Extracted data entries:
======

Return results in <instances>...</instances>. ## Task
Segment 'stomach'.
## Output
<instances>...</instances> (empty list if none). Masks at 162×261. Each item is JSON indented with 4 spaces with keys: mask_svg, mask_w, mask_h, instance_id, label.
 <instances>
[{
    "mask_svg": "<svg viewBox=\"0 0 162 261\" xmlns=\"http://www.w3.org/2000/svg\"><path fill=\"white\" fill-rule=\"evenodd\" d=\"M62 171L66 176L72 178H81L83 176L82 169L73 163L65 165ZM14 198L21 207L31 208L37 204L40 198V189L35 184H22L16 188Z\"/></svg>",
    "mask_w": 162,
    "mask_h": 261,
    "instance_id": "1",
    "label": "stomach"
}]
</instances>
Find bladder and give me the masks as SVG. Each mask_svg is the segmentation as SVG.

======

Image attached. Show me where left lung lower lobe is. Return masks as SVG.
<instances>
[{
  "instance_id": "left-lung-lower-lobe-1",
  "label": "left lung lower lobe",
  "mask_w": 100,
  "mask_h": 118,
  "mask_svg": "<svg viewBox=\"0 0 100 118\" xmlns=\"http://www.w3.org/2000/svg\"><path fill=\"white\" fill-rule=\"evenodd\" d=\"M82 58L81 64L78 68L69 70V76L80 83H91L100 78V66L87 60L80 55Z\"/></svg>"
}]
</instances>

======

Problem details: Reproduce the listing above verbatim from the line with "Return results in" up to and including the line with "Find bladder and".

The output:
Return results in <instances>...</instances>. ## Task
Segment 'stomach'.
## Output
<instances>...</instances> (empty list if none). Masks at 162×261. Each item is JSON indented with 4 spaces with keys: mask_svg, mask_w, mask_h, instance_id, label.
 <instances>
[{
    "mask_svg": "<svg viewBox=\"0 0 162 261\" xmlns=\"http://www.w3.org/2000/svg\"><path fill=\"white\" fill-rule=\"evenodd\" d=\"M62 171L66 176L72 178H81L83 176L82 169L73 163L65 165ZM14 198L21 207L31 208L37 204L40 198V189L35 184H22L16 188Z\"/></svg>",
    "mask_w": 162,
    "mask_h": 261,
    "instance_id": "1",
    "label": "stomach"
}]
</instances>
Find bladder and give me the masks as SVG. Each mask_svg is the segmentation as SVG.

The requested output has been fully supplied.